他的语气更柔和了,和刚才比一点都听不出生气。
“哦,防水衣?”
江月夜已被这顿早餐攻陷,早把职场人的警惕忘在一边。
“嗯,火泉峰的师弟帮他一起做呢。”
白玉晚:......
江月夜只顾着吃山海兜,清心居都是她吧唧吧唧的声音。
一阵沉寂后,美人师尊祭出自己的想法:
“那等防水衣做好,让他自己先穿上;
我把他扔到河里,看他冷不冷、湿不湿。
他只管哄着你开心,根本不会在意你会不会受伤。”
在吞下最后一只山海兜后,江月夜终于察觉白玉晚的声音不对了,
“师尊......”
但现在不能替南星子求情,否则只会让白玉晚更生气,江月夜终于从美食中清醒过来。
要迂回。。。迂回。。。
“我知道自己身子弱,要注意保暖,以后晚上我就乖乖待在玉泉峰;
师尊。。。你不要生气了。”
“我没生气,我有什么好生气的。”
可那双桃花眼里明明凝着寒霜。
她正绞尽脑汁想着怎么给南星子开脱,清心居外突然传来一阵脚步声。
紧接着,肖措的声音响起——
“师尊,弟子带小师弟来请罪。”
——昨晚被师尊和师兄一起骂的小畜生来了!
白玉晚神色未变,只拂袖一挥,清心居的门无风自开。
然后......
她第一次清醒时见到了原着中的另一位男主:
玉泉峰亲传二弟子、魔族少主。
以下犯上、压着师尊ooxx英俊无俦的天才修士——
肖措。
他年轻英俊,身材高大,面部轮廓分明,甚至有几分凌厉。
右眉骨处一道浅疤斜飞入鬓,非但不显狰狞,反添英气勃发。
眸色如淬火的黑曜石,明亮锐利,此刻却因焦急而微微闪烁。
薄唇紧抿,下颌线条绷紧;
显然对美人师尊的责罚心有不平,却又不敢造次。
他大步踏入清心居,却在门槛处猛地刹住。
抱拳行礼的姿势标准得挑不出错,唯有收紧的下颌线暴露了内心的不平静:
“师尊,弟子有要事禀告。”
他的声音沉稳地像一把入鞘的剑。
白玉晚冷声道:“若是求情就不必开口。
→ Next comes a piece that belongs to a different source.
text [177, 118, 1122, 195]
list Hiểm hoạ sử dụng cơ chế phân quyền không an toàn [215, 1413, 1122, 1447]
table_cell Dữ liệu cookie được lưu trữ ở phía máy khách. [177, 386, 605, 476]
”
起身时,他飞快地扫了眼跪在身后的南星子;
眉头几不可察地皱了下,随即恢复成那副沉稳模样。
至少在师尊面前,他一定要稳住。
“师尊明鉴,弟子非为求情而来!”肖措开口道,
“春眠府的分发仪昨天彻底坏了,公务要件无法到达指定人员手中...... ”
白玉晚:“继续说。”
肖措偷瞄江月夜,硬着头皮道:
“宝泉峰说至少要等半月,但春眠府等不起啊!”
江月夜想着,这也是个给南星子免罚的好法子,而且分发仪确实坏了;
但她有上帝视角,知道白玉晚这人吃软不吃硬。
直接说分发仪有胁迫之嫌。
此时,小师弟乖巧地跪在一侧。
他的师兄上前一步,跪在师尊面前:
“师尊,星子虽有错,但春眠府的分发仪坏了,急需他修理,可否……”
星子,星子......
之前,也没见肖措对南星子叫得这么亲昵。
他不是和自己一样厌恶南星子的吗?
怎么,一夜之间,他们三是一家人了吗?
就他这个外人、坏人在这儿威压他们是吧!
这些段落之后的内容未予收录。